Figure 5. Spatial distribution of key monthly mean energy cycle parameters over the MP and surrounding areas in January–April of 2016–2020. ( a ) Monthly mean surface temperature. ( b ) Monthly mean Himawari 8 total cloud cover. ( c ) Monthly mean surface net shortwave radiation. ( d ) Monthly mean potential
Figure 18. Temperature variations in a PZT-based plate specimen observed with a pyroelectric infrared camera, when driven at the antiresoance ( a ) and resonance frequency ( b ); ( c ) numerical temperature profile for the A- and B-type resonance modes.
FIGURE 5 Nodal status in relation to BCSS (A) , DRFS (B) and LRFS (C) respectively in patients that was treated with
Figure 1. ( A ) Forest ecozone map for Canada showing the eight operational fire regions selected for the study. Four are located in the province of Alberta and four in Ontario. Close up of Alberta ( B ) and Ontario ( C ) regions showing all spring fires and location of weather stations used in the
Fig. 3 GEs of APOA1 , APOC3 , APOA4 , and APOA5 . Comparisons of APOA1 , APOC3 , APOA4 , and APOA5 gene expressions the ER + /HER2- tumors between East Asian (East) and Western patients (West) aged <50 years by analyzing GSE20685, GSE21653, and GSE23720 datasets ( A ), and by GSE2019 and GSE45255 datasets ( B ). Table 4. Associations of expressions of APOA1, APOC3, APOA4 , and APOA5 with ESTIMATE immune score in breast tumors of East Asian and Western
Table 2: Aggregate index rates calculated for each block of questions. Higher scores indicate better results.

※ ※ ※

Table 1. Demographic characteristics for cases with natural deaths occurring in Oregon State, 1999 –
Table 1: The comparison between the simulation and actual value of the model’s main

※ ※ ※

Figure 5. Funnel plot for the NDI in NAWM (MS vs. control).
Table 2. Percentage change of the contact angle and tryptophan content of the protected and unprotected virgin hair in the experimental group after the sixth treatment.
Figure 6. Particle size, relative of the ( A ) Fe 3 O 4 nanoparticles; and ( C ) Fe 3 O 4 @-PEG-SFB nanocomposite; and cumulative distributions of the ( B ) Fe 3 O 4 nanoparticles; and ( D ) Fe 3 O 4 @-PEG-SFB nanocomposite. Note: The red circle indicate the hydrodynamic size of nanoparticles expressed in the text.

※ ※ ※

§ **TASK GOAL**
Copy every line from the records that holds the string "indicate".

§ **ANSWER TO THE EXERCISE**
Table 2: Aggregate index rates calculated for each block of questions. Higher scores indicate better results.
Figure 6. Particle size, relative of the ( A ) Fe 3 O 4 nanoparticles; and ( C ) Fe 3 O 4 @-PEG-SFB nanocomposite; and cumulative distributions of the ( B ) Fe 3 O 4 nanoparticles; and ( D ) Fe 3 O 4 @-PEG-SFB nanocomposite. Note: The red circle indicate the hydrodynamic size of nanoparticles expressed in the text.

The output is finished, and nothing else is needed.